Methods: The Information Services Division of the National Health Service National Services Scotland collects, collates and publishes data on all hospital discharges using the Scottish Morbidity Record (SMR01) scheme for general acute specialties. SMR01 records with a diagnosis of facial injuries were retrieved for the period 2001-2006. These were linked with deprivation scores using the Scottish Index of Multiple Deprivation (SIMD). Annual incidence rates by age, sex, and SIMD were calculated for the period 2001-2006.
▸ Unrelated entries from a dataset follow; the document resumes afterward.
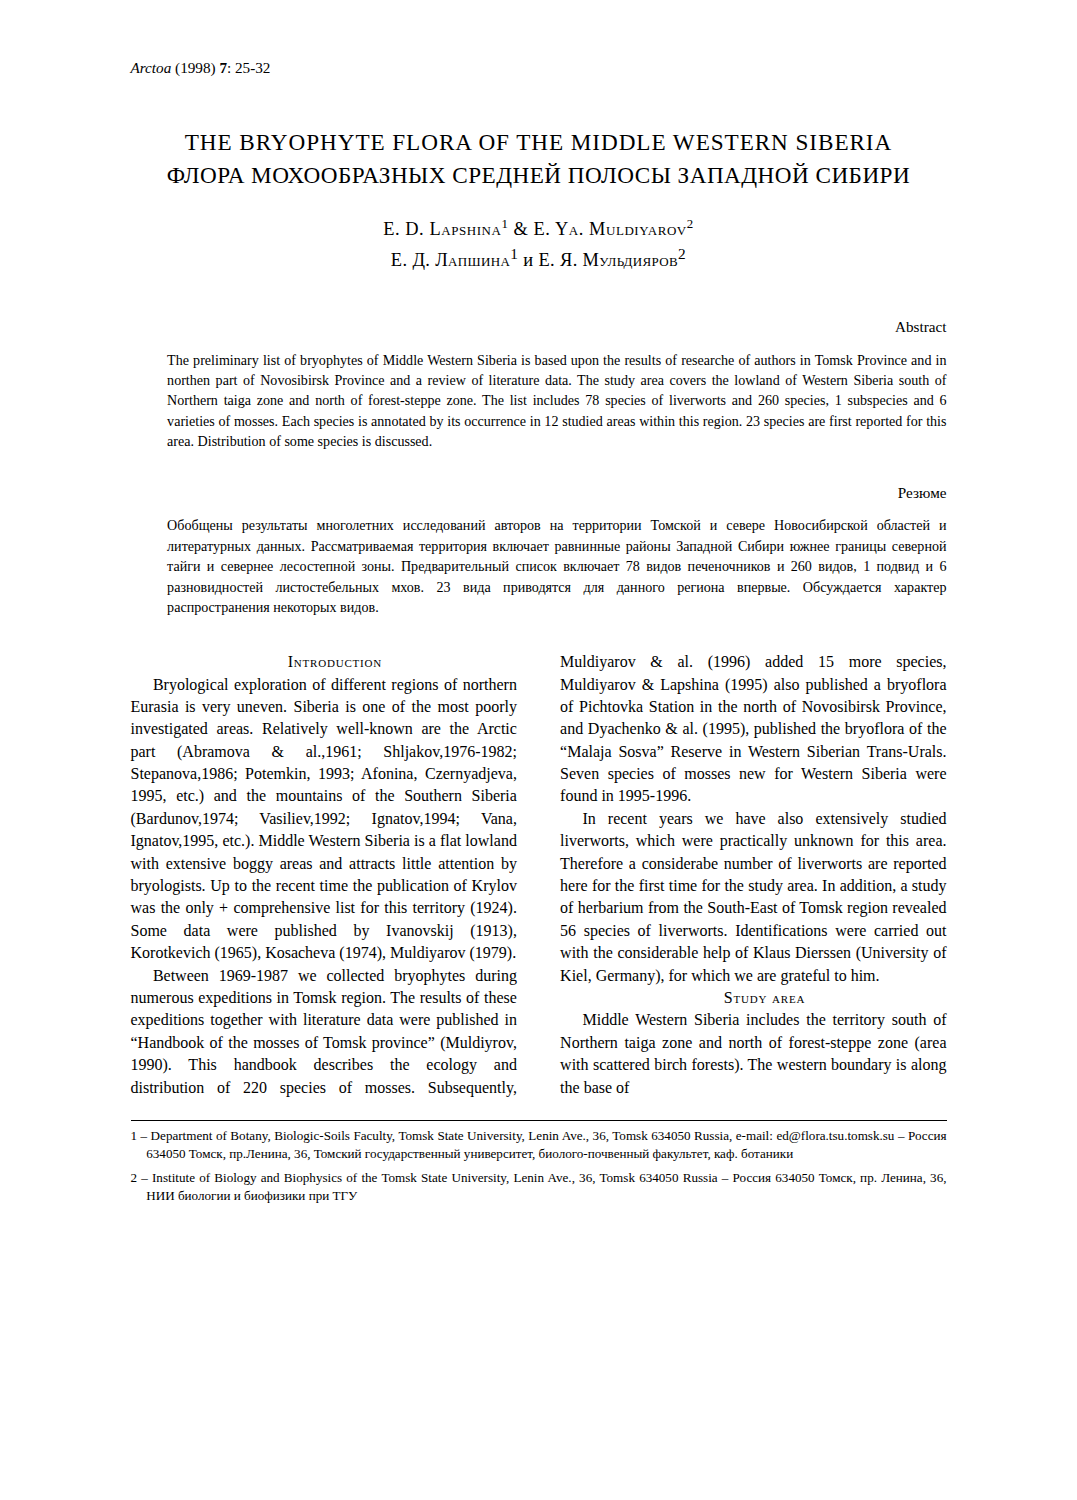Arctoa (1998) 7: 25-32
THE BRYOPHYTE FLORA OF THE MIDDLE WESTERN SIBERIA
ФЛОРА МОХООБРАЗНЫХ СРЕДНЕЙ ПОЛОСЫ ЗАПАДНОЙ СИБИРИ
E. D. Lapshina1 & E. Ya. Muldiyarov2
Е. Д. Лапшина1 и Е. Я. Мульдияров2
Abstract
The preliminary list of bryophytes of Middle Western Siberia is based upon the results of researche of authors in Tomsk Province and in northen part of Novosibirsk Province and a review of literature data. The study area covers the lowland of Western Siberia south of Northern taiga zone and north of forest-steppe zone. The list includes 78 species of liverworts and 260 species, 1 subspecies and 6 varieties of mosses. Each species is annotated by its occurrence in 12 studied areas within this region. 23 species are first reported for this area. Distribution of some species is discussed.
Резюме
Обобщены результаты многолетних исследований авторов на территории Томской и севере Новосибирской областей и литературных данных. Рассматриваемая территория включает равнинные районы Западной Сибири южнее границы северной тайги и севернее лесостепной зоны. Предварительный список включает 78 видов печеночников и 260 видов, 1 подвид и 6 разновидностей листостебельных мхов. 23 вида приводятся для данного региона впервые. Обсуждается характер распространения некоторых видов.
Introduction
Bryological exploration of different regions of northern Eurasia is very uneven. Siberia is one of the most poorly investigated areas. Relatively well-known are the Arctic part (Abramova & al.,1961; Shljakov,1976-1982; Stepanova,1986; Potemkin, 1993; Afonina, Czernyadjeva, 1995, etc.) and the mountains of the Southern Siberia (Bardunov,1974; Vasiliev,1992; Ignatov,1994; Vana, Ignatov,1995, etc.). Middle Western Siberia is a flat lowland with extensive boggy areas and attracts little attention by bryologists. Up to the recent time the publication of Krylov was the only + comprehensive list for this territory (1924). Some data were published by Ivanovskij (1913), Korotkevich (1965), Kosacheva (1974), Muldiyarov (1979).
Between 1969-1987 we collected bryophytes during numerous expeditions in Tomsk region. The results of these expeditions together with literature data were published in “Handbook of the mosses of Tomsk province” (Muldiyrov, 1990). This handbook describes the ecology and distribution of 220 species of mosses. Subsequently, Muldiyarov & al. (1996) added 15 more species, Muldiyarov & Lapshina (1995) also published a bryoflora of Pichtovka Station in the north of Novosibirsk Province, and Dyachenko & al. (1995), published the bryoflora of the “Malaja Sosva” Reserve in Western Siberian Trans-Urals. Seven species of mosses new for Western Siberia were found in 1995-1996.
In recent years we have also extensively studied liverworts, which were practically unknown for this area. Therefore a considerabe number of liverworts are reported here for the first time for the study area. In addition, a study of herbarium from the South-East of Tomsk region revealed 56 species of liverworts. Identifications were carried out with the considerable help of Klaus Dierssen (University of Kiel, Germany), for which we are grateful to him.
Study area
Middle Western Siberia includes the territory south of Northern taiga zone and north of forest-steppe zone (area with scattered birch forests). The western boundary is along the base of
1 – Department of Botany, Biologic-Soils Faculty, Tomsk State University, Lenin Ave., 36, Tomsk 634050 Russia, e-mail: ed@flora.tsu.tomsk.su – Россия 634050 Томск, пр.Ленина, 36, Томский государственный университет, биолого-почвенный факультет, каф. ботаники
2 – Institute of Biology and Biophysics of the Tomsk State University, Lenin Ave., 36, Tomsk 634050 Russia – Россия 634050 Томск, пр. Ленина, 36, НИИ биологии и биофизики при ТГУ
Results: Between 2001 and 2006, there were 82,461 patients with a facial injury diagnosis in Scotland at the time of discharge. Over the study period, the overall incidence of facial injuries was 3.27 per 1,000 population; 4.68 per 1,000 for males; 2.00 per 1,000 for females. The incidence of facial injuries in Scotland declined over the study period but still remained high. There was a clear association of facial injuries with deprivation with a significant number of injuries disproportionately affecting young men from socioeconomically deprived areas.
Conclusions: The role of poverty as the major determinant of facial injuries has thus far not been explicitly acknowledged. Behaviour change interventions should therefore be supported by measures designed to improve socioeconomic circumstances and to reduce socioeconomic inequalities.